La excedencia del ser teatral
El futuro como lo obsoleto a ganar apenas a través de una cuestión de tiempo, viene a establecer la diferencia entre futuro y pasado justamente en la experiencia de la obsolescencia. La ansiedad por vivir lo no vivido hace del presente una vivencia ansiosa y por ello angustiosa que se satura en su propio afán. Lo que se mira por la ventanilla del tren se sostiene en la ilusión de que el paisaje no se acabará. Pero en un recorrido finito, por imperio del fin de lo desconocido, no hay otra salida que recrear. Recrear la mirada, recrear el valor de los ingredientes, el orden de los factores. Que el mundo finito aburra no tiene que ver con el fin de los tiempos. Ser un gusano rebosante desovado en los detritus de los sistemas saturantes no sólo demanda entender a la mierda, sino a que la química entre materia muerta viva y materia muerta es la misma, por lo que la barra que las separa, sin que esto implique una prerrogativa de unos componentes sobre otros, es nada menos que el misterio de la vida. Pléyades de artistas optan por hacerlo a través de la shakespearidad de Shakespeare. Jugando a que el sucesor, por momentos, es igual o más que el magno precursor. En ese fingimiento hay una pose teatral inundada de patetismo. La brechtianidad o la beckettianidad, no ya el brechtismo o el beckettismo, con ser lo cómodo, expresan el camino de ‘l’idée reçue’ como lo cita Félix Duque de Gustave Flaubert; el camino instaurado que funciona en la trasmisibilidad acrítica de las ideas o maneras de hacer. No escapa que a ese camino consagrado y trillado parece quedar condenado el teatro. La respuesta, la versión, la adaptación, la recreación, la relectura, la re-escritura, no más que los eufemismos formales que atan la expectativa artística del teatro a ese ‘efecto Re’, donde la repetición lava la conciencia que depone vérselas con mundos nuevos, hombres nuevos.
En el punto máximo del desarrollo, no quedaría otra salida que la reversión de la marcha. Desandar, pero no en sentido lineal sino a través de saltos ónticos, existencializantes, sobre territorios ya pisados, ya hollados. Se cambia el tono, la velocidad, la acrobacia y hasta el orden, anagramatizando las frases existenciarias y calmando las viejas angustias de la representación, por la tenue complacencia de echar mano con espíritu recombinatorio a lo que hay.

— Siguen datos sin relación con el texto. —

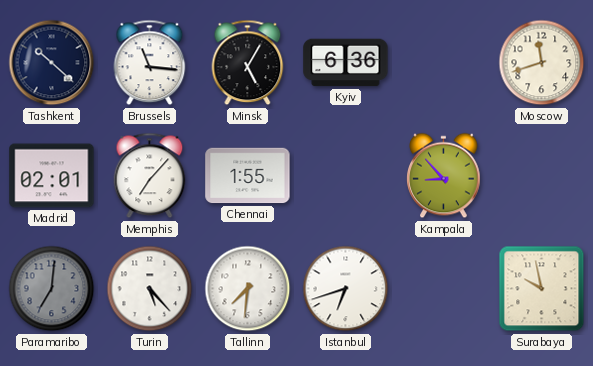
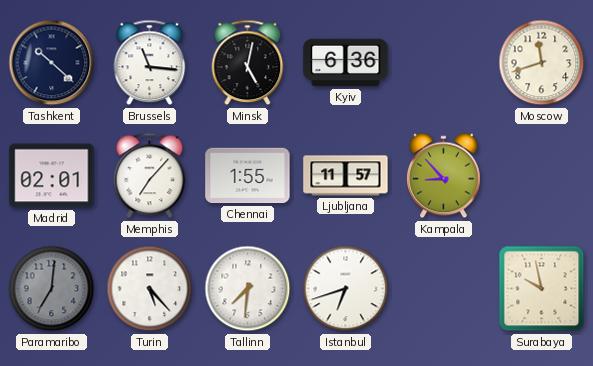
Minsk: 5:05 -> 5:02
Ljubljana: none -> 11:57
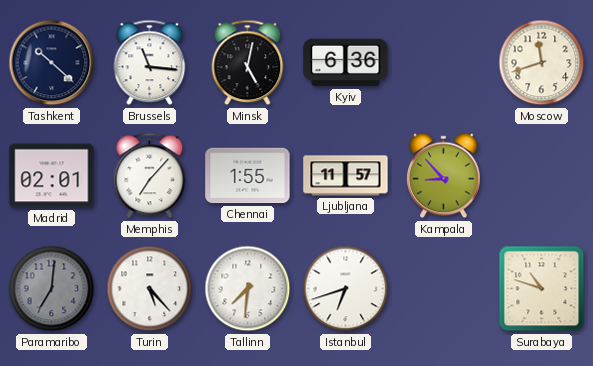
Surabaya: 9:58 -> 10:48
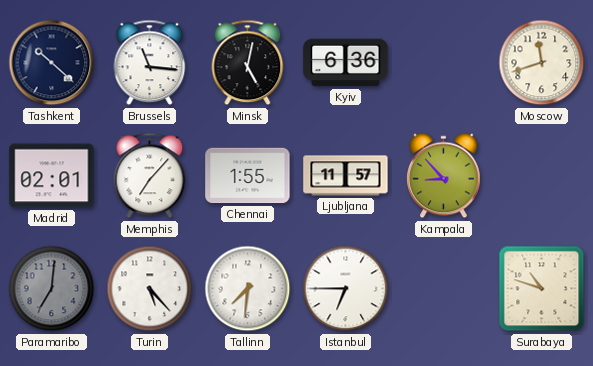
Istanbul: 6:42 -> 6:45
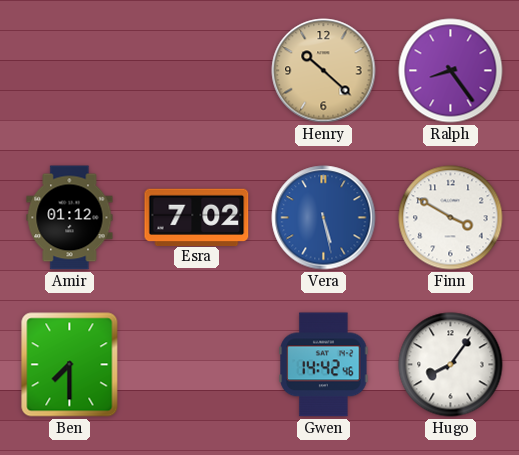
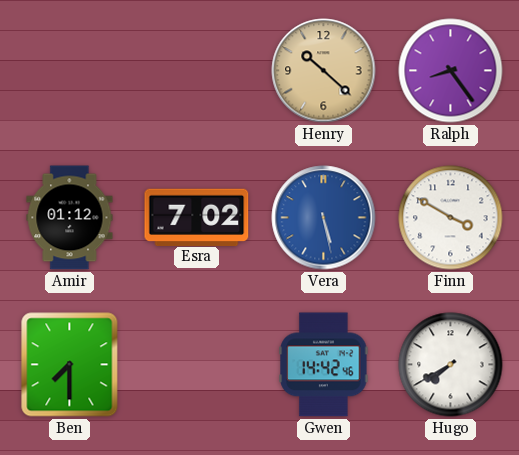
Hugo: 8:06 -> 7:40
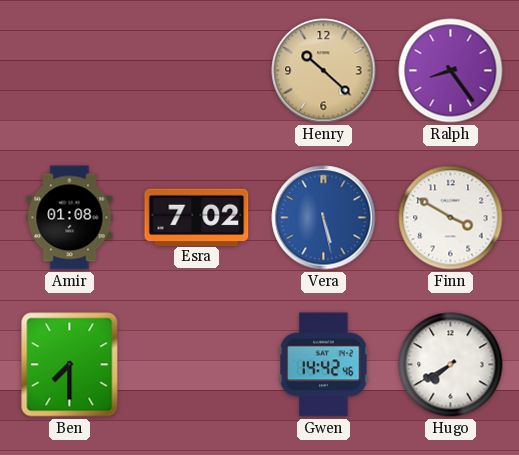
Amir: 01:12 -> 01:08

Un teatro de energías que se buscan en profundidad. La infinitud interna sólo se demuestra eficaz cuando ayuda a multiplicar palpablemente la relación humana con el entorno. Hacer teatro político porque hace mucho tiempo no reina en los espacios como un género estetizable igual que cualquier otro, o hacer más comedias porque andamos pasados de tragedias, y salidas de ocasión por el estilo que no hacen más que sancionar la mismidad en medio de un sistema miope. Que tales expectativas pudieran encontrarse en nuevas modulaciones del arte frente a las instrumentalizaciones que el poder, las industrias o los gustos hacen de él. Ya al ‘entrenar para’ remite al drástico ‘para qué’. Los musgos mortuorios del nihilismo ya le llegan a la boca al cuerpo del teatro, en dilaciones que pasan por oscilaciones del ‘teatro de texto’ hacia el ‘teatro de imagen’, para así todavía tener chances de volver a la palabra, al ‘teatro de regreso a la palabra’, casi como en aquel tango: «vuelvo vencido a la casita de mis viejos».
Si no es una ronda supersónica que horada la oquedad, no vale reincidir en lo agotado. Si el arte está por encima de todas las ramas artísticas, poco importan los formatos, los títulos, las denominaciones y motejamientos. Poco importa que el teatro se sepa teatro. El teatro des-sabe, es un apóstata de sí mismo, un desertor de sus viejas aquiescencias infalibles. El genio no fue Edipo develando el enigma de la Esfinge, el genio fue la Esfinge cuyo reinado y poder consistía en que no le develaran el misterio. El tiempo del enigma resuelto no es sino la secularización, el prosaísmo y la ristra de prohibiciones de la iglesia cristiana por la explicitud de sus mensajes.